▶ [Work task]: Using the data below, output a verbatim copy of the lines between the one holding "left hip: (225, 615)" and the one holding "right hip: (228, 241)", inclusive, without any pictures.

··· Material for this task

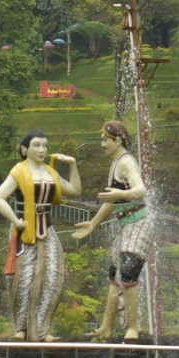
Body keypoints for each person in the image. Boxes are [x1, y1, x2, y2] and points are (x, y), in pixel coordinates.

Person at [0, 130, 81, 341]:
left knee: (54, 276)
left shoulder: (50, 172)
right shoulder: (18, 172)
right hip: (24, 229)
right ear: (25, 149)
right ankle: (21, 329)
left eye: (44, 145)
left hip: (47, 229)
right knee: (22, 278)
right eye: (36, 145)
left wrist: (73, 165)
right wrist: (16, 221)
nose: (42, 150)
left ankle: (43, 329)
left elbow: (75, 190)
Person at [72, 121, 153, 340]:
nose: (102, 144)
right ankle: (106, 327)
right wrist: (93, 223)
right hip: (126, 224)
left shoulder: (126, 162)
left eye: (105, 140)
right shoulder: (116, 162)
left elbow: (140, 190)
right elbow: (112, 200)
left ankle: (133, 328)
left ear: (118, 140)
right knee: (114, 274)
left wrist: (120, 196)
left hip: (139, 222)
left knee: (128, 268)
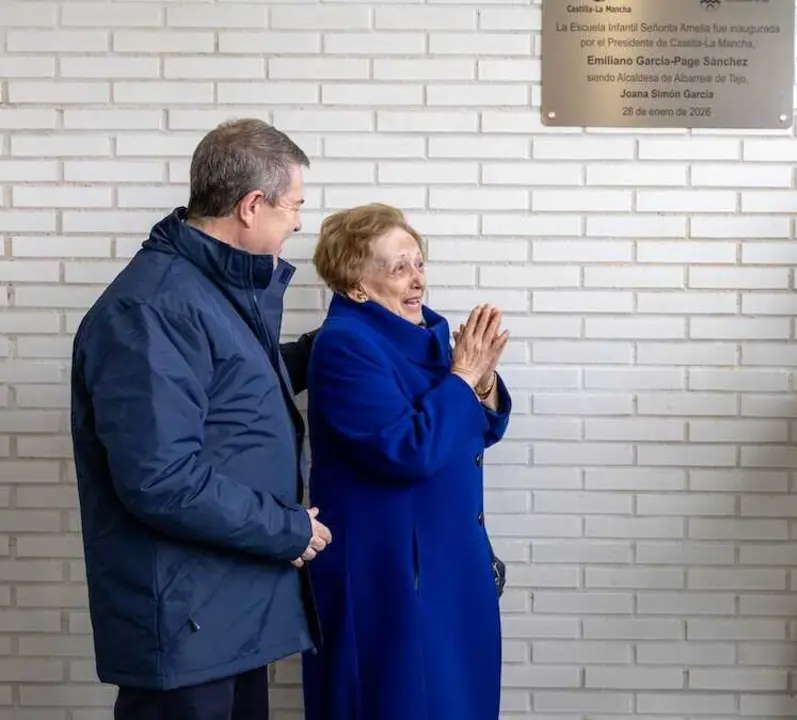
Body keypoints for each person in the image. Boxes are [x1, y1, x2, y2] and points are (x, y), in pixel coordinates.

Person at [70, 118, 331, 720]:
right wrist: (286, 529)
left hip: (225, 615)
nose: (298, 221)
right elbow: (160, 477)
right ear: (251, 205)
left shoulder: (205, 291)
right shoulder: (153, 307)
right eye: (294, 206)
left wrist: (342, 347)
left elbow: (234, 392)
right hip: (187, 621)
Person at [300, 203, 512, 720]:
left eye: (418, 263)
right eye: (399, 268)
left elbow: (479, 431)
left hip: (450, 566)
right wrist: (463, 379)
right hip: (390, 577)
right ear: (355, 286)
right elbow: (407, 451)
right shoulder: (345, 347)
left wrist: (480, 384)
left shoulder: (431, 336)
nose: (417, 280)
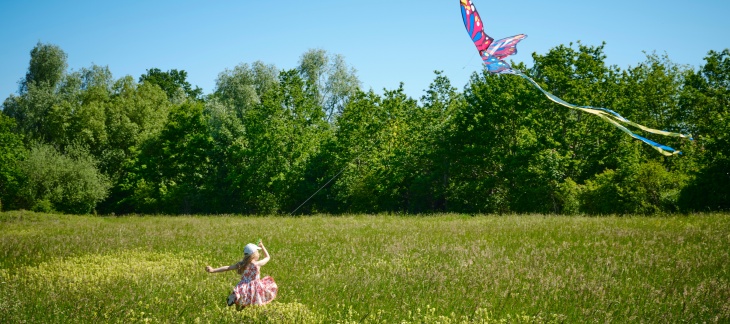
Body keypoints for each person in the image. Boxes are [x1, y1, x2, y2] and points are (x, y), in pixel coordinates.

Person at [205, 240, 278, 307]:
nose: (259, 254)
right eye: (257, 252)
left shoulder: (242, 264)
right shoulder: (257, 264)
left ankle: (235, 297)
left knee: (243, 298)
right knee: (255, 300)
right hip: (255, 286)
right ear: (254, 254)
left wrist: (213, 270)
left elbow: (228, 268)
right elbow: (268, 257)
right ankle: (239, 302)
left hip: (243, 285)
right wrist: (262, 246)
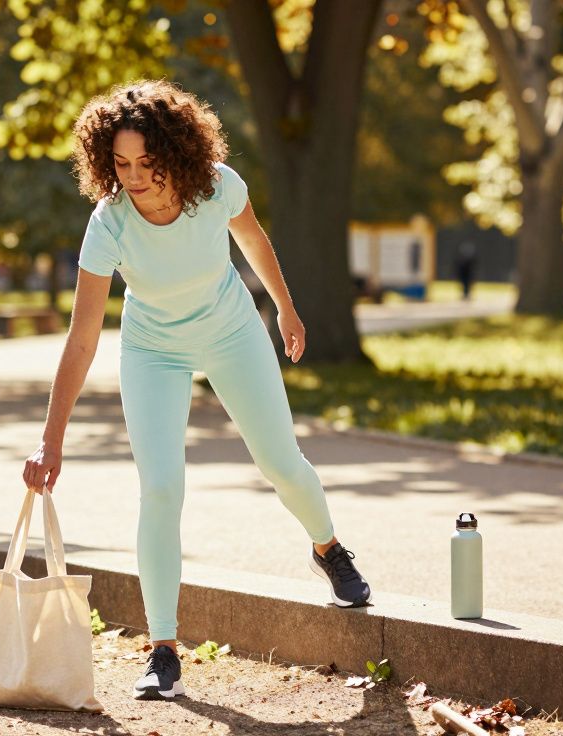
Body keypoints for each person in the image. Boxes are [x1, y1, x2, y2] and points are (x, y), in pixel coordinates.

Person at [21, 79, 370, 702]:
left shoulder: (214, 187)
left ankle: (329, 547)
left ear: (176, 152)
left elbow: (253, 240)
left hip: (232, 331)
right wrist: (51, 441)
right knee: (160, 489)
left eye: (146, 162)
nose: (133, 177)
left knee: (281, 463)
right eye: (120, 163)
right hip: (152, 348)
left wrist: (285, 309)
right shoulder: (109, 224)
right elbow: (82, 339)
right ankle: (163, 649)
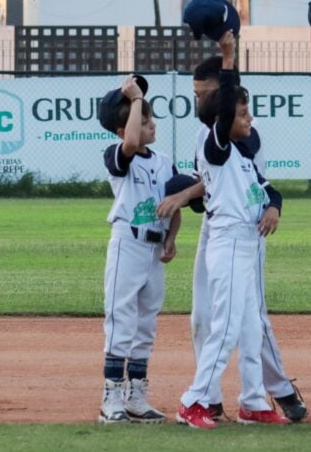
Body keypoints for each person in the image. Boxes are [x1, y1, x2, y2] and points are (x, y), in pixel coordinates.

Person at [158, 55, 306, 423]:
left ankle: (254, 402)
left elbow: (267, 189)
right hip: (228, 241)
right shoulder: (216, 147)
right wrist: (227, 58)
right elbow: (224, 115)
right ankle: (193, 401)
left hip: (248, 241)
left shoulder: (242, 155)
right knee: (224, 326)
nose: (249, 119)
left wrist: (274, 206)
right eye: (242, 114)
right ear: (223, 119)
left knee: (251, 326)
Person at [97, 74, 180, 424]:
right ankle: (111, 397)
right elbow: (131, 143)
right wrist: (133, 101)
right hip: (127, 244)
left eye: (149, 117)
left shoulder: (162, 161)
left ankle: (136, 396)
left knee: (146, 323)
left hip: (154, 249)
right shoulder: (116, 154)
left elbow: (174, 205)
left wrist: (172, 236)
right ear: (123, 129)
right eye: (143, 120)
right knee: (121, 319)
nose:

······

▶ [Response below]:
left hip: (225, 615)
nose: (298, 221)
right elbow: (160, 477)
right ear: (251, 205)
left shoulder: (205, 291)
right shoulder: (153, 307)
right eye: (294, 206)
left wrist: (342, 347)
left elbow: (234, 392)
right hip: (187, 621)
Person at [300, 203, 512, 720]:
left eye: (418, 263)
right eye: (399, 268)
left elbow: (479, 431)
left hip: (450, 566)
right wrist: (463, 379)
right hip: (390, 577)
right ear: (355, 286)
right elbow: (407, 451)
right shoulder: (345, 347)
left wrist: (480, 384)
left shoulder: (431, 336)
nose: (417, 280)
Body keypoints for each person in the image. Boxes are [x1, y1, x2, y2] and points are (x, y), in pixel coordinates.

Person at [205, 240, 278, 307]:
nose: (259, 254)
right eye: (257, 252)
left shoulder: (242, 264)
right shoulder: (257, 264)
left ankle: (235, 297)
left knee: (243, 298)
right knee: (255, 300)
right hip: (255, 286)
right ear: (254, 254)
left wrist: (213, 270)
left elbow: (228, 268)
right elbow: (268, 257)
right ankle: (239, 302)
left hip: (243, 285)
right wrist: (262, 246)
Body keypoints for each person in the image. Boxes are [x1, y1, x2, y2] and points are (x, y), in pixel coordinates.

Person at [21, 79, 370, 702]:
left shoulder: (214, 187)
left ankle: (329, 547)
left ear: (176, 152)
left elbow: (253, 240)
left hip: (232, 331)
right wrist: (51, 441)
right knee: (160, 489)
left eye: (146, 162)
nose: (133, 177)
left knee: (281, 463)
right eye: (120, 163)
right hip: (152, 348)
left wrist: (285, 309)
right shoulder: (109, 224)
right elbow: (82, 339)
right ankle: (163, 649)
Body keypoints for each person in the image. Boxes are [x1, y1, x2, y2] and points are (x, y), in pixel coordinates.

Person at [158, 55, 306, 423]:
left ankle: (254, 402)
left elbow: (267, 189)
right hip: (228, 241)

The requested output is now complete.